- Given data
:::

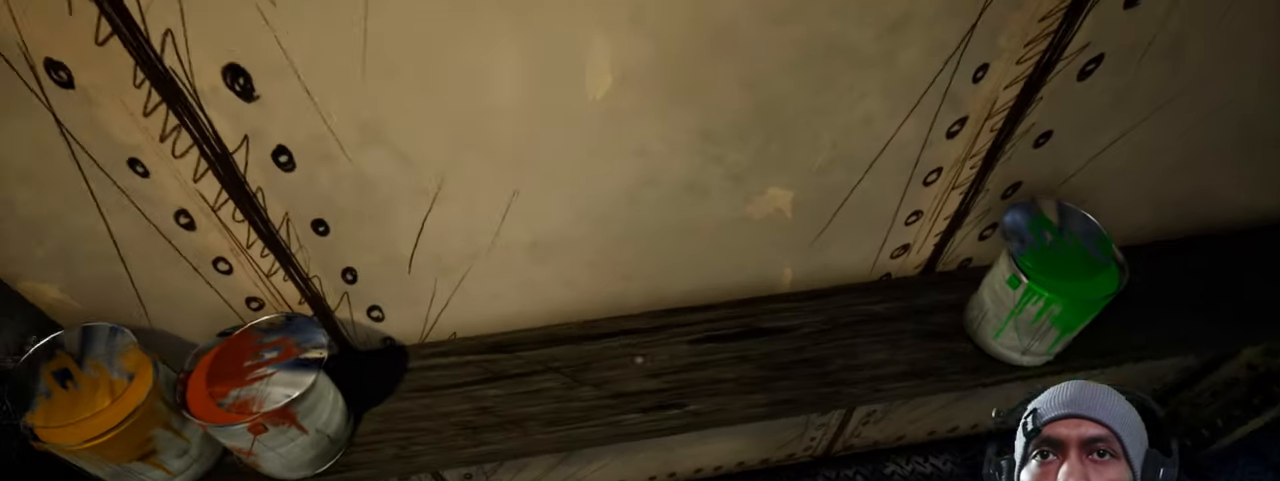
{"keys": [], "mouse": ["left"], "events": []}
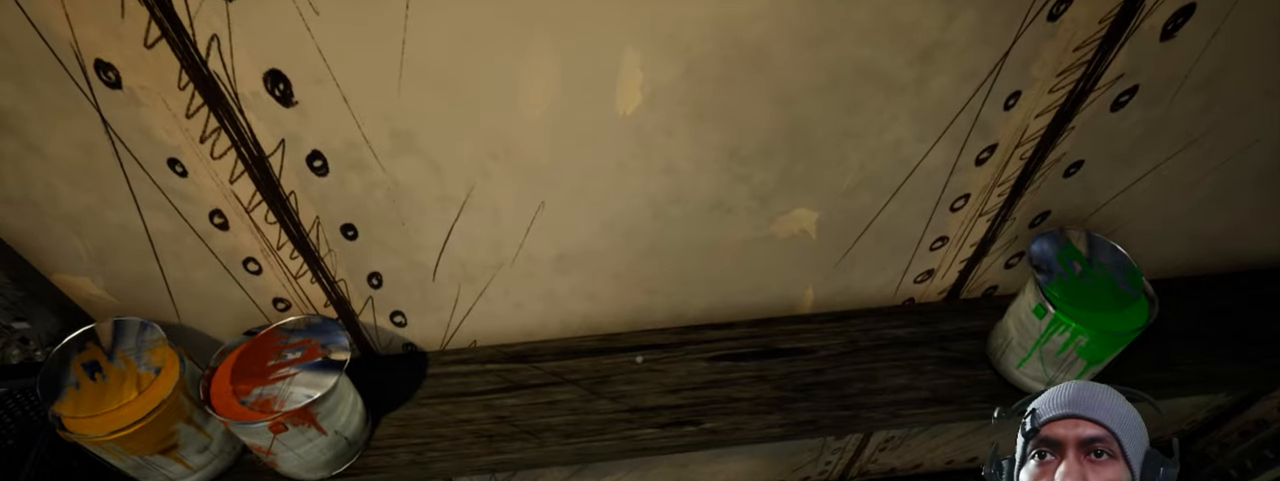
{"keys": [], "mouse": ["left"], "events": []}
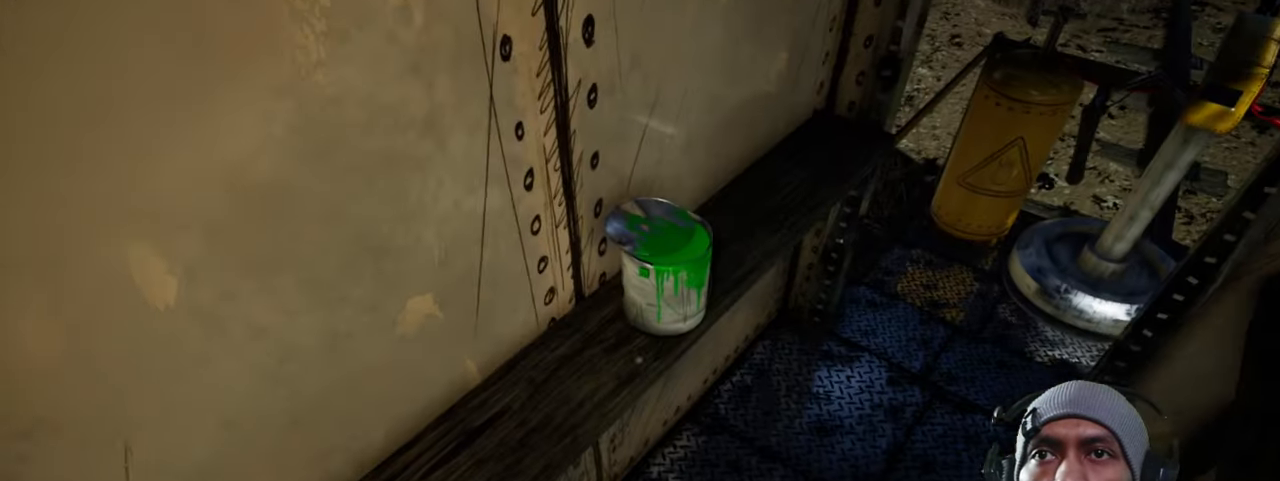
{"keys": [], "mouse": ["left"], "events": []}
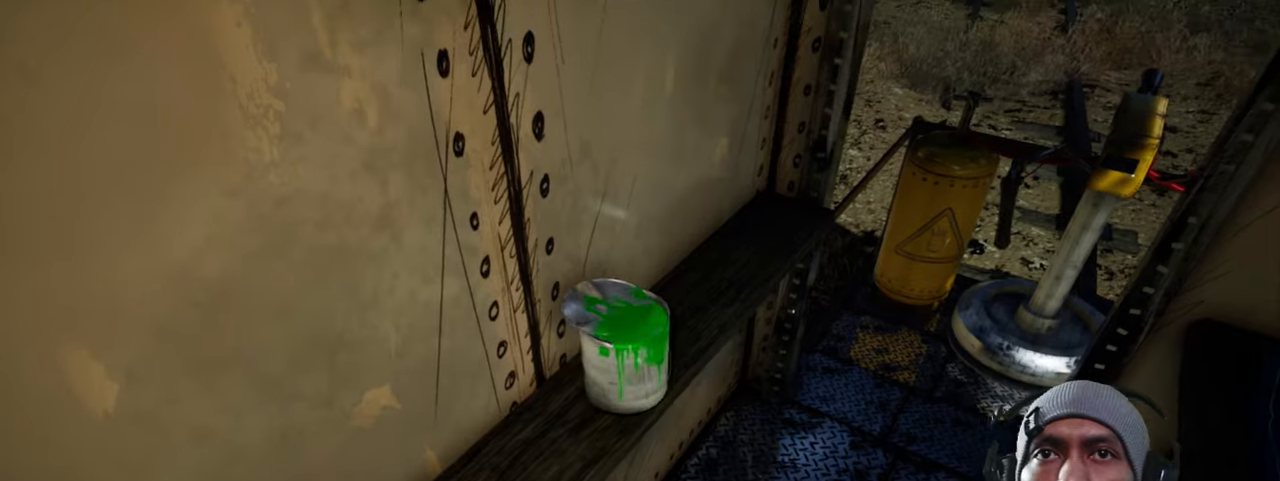
{"keys": [], "mouse": [], "events": [[266, "mouse_left", "up"]]}
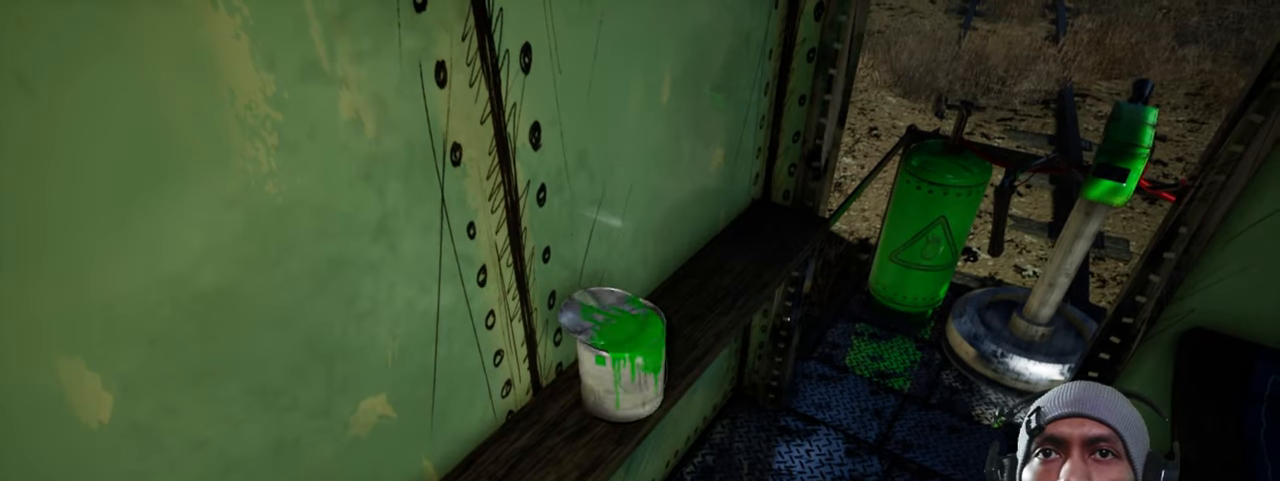
{"keys": ["a"], "mouse": [], "events": [[283, "a", "down"]]}
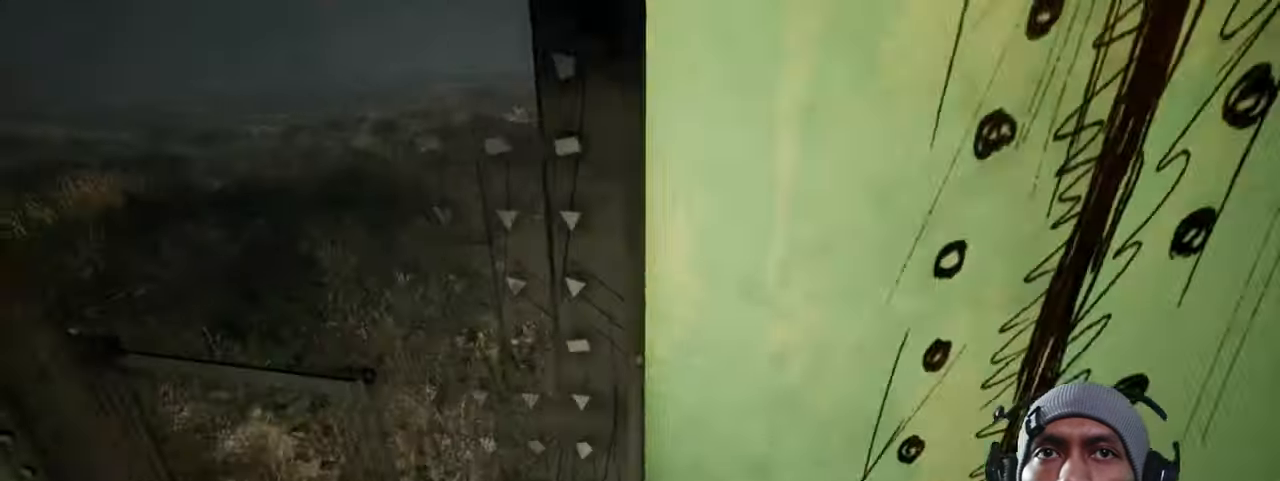
{"keys": ["w"], "mouse": [], "events": [[50, "w", "down"], [266, "a", "up"]]}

:::

- Problem to solve
Would you restate the records above word for word and exclude the pictures?

- Final answer
{"keys": [], "mouse": ["left"], "events": []}
{"keys": [], "mouse": ["left"], "events": []}
{"keys": [], "mouse": ["left"], "events": []}
{"keys": [], "mouse": [], "events": [[266, "mouse_left", "up"]]}
{"keys": ["a"], "mouse": [], "events": [[283, "a", "down"]]}
{"keys": ["w"], "mouse": [], "events": [[50, "w", "down"], [266, "a", "up"]]}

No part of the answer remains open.